G1-106, CeBiTec Building
Dr. Sagi Snir
Department of Evolutionary and Environmental Biology, University of Haifa, Israel
Constructing the Microbial Tree of Life Using Quartet Based Approaches
Understanding the origin and history of life on Earth is among the most fundamental and challenging tasks in Biology.This history is usually described by a tree-like relationship. In particular, the advent of Next Generation Sequencing techniques has opened up the opportunity to combine a host of specific gene histories into the unifying  big tree of life (ToL)  that portrays the main trend of evolution of life. In microbes however, this trend is largely obscured by massive activity of horizontal gene transfer (HGT) that links distantly related linages along the ToL. Nevertheless a common hypothesis is that microbial evolution is primarily tree-like, and a routine effort is made to distil this tree-like signal from the conflicting evidence.
In a recent result, we have shown that it is possible to construct the quartet  topology for every four species such that with high probability it is correct. The next task is combining all these, possibly conflicting, quartet trees into the big ToL, a task denoted as the supertree. is problem lies at the root of many tree reconstruction methods and theoretical as well as experimental results have been reported.

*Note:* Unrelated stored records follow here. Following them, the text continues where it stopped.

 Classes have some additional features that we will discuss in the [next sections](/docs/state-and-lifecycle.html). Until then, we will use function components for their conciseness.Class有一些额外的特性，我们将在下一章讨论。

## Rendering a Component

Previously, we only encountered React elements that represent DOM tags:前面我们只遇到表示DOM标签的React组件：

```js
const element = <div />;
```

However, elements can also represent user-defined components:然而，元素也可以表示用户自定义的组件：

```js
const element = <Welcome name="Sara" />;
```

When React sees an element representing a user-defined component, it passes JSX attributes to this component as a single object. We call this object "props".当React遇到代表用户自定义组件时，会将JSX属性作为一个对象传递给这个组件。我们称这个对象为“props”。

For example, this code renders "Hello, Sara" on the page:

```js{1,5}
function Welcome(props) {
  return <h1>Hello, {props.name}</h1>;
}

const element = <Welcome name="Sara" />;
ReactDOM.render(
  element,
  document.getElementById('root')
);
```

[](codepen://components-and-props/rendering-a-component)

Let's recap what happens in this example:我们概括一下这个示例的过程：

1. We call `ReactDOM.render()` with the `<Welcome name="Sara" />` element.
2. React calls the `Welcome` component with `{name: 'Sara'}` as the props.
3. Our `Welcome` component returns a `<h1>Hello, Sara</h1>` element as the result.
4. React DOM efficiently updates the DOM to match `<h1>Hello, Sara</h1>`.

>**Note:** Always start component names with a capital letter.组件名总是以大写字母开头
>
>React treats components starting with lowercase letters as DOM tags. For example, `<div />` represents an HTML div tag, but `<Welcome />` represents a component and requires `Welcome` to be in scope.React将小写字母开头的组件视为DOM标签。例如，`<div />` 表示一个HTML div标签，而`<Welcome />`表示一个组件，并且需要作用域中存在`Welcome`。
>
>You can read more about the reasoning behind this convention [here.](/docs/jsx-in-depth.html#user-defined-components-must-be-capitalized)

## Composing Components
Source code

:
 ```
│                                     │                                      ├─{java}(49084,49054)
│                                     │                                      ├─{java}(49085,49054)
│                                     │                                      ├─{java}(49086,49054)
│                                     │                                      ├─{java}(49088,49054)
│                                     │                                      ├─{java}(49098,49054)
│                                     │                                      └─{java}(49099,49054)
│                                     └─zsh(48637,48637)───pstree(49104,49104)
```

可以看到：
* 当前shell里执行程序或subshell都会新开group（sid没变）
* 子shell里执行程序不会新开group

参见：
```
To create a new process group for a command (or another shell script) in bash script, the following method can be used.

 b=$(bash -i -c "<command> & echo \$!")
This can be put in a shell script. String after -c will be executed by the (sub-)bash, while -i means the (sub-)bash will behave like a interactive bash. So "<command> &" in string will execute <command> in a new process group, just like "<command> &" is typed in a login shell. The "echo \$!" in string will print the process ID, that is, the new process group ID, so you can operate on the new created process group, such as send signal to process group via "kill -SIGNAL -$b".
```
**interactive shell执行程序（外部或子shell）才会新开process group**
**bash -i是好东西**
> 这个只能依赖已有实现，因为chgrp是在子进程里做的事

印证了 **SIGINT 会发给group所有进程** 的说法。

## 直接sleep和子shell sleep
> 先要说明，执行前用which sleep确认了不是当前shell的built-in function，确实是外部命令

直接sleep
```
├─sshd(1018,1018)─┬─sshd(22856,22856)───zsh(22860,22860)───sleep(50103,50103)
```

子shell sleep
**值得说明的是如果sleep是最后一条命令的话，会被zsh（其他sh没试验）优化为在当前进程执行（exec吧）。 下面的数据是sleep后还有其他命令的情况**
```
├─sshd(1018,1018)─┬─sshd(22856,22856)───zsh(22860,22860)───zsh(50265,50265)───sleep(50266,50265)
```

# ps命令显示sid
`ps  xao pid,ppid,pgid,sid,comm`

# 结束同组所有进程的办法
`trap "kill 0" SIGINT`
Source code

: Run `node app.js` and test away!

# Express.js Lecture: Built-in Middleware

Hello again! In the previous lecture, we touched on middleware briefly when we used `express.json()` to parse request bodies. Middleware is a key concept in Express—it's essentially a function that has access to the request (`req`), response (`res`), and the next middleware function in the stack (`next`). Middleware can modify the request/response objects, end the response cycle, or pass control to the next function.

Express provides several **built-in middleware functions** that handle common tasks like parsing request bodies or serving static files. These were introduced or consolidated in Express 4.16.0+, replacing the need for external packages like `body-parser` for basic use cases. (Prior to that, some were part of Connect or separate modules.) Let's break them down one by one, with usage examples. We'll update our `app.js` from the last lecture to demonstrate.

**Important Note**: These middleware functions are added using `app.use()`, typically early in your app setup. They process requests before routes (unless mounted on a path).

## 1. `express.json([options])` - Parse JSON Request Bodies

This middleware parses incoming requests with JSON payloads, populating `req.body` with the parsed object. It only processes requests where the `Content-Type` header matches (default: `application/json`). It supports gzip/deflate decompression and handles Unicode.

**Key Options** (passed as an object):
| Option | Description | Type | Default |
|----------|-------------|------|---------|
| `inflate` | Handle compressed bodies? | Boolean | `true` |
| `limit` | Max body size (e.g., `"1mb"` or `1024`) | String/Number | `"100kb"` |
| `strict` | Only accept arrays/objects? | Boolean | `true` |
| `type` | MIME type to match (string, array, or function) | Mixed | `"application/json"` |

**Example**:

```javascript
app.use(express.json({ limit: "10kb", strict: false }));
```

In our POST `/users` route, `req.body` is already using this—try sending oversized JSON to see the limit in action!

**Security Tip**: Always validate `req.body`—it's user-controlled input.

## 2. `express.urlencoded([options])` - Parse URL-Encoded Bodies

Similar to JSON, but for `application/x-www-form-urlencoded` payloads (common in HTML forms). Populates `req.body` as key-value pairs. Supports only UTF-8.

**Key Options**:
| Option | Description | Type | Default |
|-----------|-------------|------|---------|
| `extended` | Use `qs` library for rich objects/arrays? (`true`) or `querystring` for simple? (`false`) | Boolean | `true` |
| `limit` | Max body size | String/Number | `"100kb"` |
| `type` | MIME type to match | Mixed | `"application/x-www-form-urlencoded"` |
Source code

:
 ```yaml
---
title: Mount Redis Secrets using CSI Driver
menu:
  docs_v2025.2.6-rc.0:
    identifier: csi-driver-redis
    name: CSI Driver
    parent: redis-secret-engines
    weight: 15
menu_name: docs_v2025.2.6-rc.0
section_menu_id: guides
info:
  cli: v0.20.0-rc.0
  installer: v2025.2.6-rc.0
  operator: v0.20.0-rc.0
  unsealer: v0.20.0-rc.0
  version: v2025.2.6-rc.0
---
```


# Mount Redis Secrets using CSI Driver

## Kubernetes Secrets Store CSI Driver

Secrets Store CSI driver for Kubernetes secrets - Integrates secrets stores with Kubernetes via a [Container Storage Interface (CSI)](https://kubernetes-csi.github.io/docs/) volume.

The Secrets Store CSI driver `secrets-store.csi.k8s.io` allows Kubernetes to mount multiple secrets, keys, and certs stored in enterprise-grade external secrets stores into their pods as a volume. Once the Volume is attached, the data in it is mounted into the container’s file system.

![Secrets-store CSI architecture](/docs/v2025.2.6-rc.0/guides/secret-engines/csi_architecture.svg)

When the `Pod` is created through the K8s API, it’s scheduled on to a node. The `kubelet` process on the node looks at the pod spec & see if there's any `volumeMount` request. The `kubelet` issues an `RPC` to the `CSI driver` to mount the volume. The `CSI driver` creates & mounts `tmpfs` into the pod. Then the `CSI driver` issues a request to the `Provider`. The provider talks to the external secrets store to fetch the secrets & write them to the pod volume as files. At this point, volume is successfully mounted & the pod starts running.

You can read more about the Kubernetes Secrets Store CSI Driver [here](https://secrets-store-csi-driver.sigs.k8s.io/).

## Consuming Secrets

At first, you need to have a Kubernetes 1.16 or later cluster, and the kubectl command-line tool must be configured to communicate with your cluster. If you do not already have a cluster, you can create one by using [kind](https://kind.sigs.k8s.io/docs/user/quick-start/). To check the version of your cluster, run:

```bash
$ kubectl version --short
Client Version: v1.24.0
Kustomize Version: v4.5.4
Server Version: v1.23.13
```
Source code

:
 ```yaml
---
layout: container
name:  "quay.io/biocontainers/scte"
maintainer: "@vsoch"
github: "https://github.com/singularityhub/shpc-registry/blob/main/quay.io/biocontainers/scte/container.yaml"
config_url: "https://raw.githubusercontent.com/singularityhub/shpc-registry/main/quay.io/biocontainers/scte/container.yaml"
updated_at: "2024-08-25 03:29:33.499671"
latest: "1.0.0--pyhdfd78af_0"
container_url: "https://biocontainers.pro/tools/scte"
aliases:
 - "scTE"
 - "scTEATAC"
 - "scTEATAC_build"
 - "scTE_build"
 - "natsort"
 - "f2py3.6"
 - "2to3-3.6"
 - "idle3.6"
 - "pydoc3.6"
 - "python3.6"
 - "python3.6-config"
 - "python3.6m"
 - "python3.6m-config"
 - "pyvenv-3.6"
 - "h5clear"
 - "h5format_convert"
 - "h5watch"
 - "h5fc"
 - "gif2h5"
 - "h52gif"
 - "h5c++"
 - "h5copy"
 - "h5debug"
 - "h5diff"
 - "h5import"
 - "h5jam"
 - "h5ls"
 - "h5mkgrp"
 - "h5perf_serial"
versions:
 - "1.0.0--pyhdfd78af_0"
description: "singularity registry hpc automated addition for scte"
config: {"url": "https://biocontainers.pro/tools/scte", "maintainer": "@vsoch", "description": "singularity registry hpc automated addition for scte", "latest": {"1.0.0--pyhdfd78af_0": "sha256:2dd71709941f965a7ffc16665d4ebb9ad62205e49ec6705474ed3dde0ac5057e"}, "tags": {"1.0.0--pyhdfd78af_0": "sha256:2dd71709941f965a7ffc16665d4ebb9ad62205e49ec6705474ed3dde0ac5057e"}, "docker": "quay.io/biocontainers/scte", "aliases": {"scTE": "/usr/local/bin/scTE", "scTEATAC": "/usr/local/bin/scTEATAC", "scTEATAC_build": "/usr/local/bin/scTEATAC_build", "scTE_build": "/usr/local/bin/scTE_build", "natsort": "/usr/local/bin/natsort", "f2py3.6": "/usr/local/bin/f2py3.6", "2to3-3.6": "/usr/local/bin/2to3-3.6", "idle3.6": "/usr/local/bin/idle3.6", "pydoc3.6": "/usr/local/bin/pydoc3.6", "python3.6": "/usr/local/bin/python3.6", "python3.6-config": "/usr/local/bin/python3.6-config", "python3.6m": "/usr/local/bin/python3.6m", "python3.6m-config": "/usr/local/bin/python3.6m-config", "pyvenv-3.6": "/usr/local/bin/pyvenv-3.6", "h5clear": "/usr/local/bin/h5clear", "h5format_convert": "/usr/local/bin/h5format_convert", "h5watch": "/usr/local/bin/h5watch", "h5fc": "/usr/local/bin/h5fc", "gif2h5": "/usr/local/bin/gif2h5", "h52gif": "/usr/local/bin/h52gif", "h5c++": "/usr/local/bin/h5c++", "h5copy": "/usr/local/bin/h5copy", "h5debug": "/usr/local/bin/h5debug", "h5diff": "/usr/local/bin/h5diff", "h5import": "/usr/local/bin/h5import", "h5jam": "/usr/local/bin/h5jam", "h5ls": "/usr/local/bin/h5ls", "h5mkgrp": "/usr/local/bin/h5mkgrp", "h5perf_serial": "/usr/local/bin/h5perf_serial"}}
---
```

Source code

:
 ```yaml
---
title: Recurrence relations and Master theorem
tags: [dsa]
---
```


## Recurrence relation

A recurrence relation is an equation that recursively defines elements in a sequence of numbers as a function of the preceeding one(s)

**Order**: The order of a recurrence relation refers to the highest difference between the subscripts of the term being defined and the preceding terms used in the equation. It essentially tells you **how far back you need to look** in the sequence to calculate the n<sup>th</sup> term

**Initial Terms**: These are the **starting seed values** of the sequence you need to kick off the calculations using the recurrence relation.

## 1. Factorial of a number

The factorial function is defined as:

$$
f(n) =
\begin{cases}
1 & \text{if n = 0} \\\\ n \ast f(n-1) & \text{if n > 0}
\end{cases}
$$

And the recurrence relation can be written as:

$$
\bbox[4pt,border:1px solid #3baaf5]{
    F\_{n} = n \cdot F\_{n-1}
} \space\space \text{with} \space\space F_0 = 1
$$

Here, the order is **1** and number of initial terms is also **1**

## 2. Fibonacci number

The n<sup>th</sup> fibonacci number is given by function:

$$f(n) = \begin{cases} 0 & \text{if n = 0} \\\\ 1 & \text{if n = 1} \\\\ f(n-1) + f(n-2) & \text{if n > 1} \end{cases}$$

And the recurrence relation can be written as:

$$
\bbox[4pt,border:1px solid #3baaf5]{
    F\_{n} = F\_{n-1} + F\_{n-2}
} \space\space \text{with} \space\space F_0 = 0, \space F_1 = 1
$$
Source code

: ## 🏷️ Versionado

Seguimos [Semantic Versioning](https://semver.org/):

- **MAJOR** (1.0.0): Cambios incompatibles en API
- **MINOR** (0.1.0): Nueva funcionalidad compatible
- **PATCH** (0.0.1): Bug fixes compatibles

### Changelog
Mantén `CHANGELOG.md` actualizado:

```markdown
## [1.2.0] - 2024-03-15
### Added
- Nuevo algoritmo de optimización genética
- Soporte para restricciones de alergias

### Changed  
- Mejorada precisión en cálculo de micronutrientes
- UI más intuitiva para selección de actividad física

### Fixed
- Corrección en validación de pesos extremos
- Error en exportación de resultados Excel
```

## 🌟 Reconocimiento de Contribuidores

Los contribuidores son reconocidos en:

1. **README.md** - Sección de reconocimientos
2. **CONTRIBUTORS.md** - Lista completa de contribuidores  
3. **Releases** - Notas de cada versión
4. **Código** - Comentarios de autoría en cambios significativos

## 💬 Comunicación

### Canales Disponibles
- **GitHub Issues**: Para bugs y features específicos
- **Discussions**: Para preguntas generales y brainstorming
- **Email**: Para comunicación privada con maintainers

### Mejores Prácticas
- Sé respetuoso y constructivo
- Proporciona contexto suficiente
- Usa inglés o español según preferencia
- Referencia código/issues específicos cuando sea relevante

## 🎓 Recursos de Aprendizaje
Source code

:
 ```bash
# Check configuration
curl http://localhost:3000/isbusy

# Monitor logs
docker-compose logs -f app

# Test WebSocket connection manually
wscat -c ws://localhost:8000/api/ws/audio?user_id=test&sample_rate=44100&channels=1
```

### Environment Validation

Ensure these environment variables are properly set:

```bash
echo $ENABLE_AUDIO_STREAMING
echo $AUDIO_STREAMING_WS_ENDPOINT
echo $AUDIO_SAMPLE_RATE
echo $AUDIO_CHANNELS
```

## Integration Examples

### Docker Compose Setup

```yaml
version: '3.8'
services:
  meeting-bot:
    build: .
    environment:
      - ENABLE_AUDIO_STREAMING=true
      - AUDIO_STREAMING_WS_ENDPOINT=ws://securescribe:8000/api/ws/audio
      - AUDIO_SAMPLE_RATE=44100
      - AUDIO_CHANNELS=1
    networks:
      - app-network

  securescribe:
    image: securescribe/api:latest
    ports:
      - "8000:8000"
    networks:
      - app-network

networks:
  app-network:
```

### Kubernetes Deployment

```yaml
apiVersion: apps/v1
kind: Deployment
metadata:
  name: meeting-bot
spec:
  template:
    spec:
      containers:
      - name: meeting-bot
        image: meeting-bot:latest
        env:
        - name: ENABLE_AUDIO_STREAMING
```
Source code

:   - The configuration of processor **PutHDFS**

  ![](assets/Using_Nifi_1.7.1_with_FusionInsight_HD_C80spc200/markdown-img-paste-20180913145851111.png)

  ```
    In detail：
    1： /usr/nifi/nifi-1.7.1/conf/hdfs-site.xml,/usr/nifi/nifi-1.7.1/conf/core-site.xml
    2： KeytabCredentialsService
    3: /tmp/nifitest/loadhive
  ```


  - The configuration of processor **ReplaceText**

In a series of works we have developed a probabilistic, graph theoretically based, approach for the supertree task. Our approach is based on a divide and conquer algorithm where our divide step uses a semi-definite programming (SDP) formulation of MaxCut in a graph representing relationships between the organisms. We devised an extremely fast SDP-like heuristic that allows us to extend the input data from several thousands of quartet trees over few dozens of species to tens of millions of quartet trees over thousands of species. Using these tools we arrived at surprising results regarding the microbial tree of life. The talk is self contained and assumes no prior knowledge in neither Biology nor algorithms.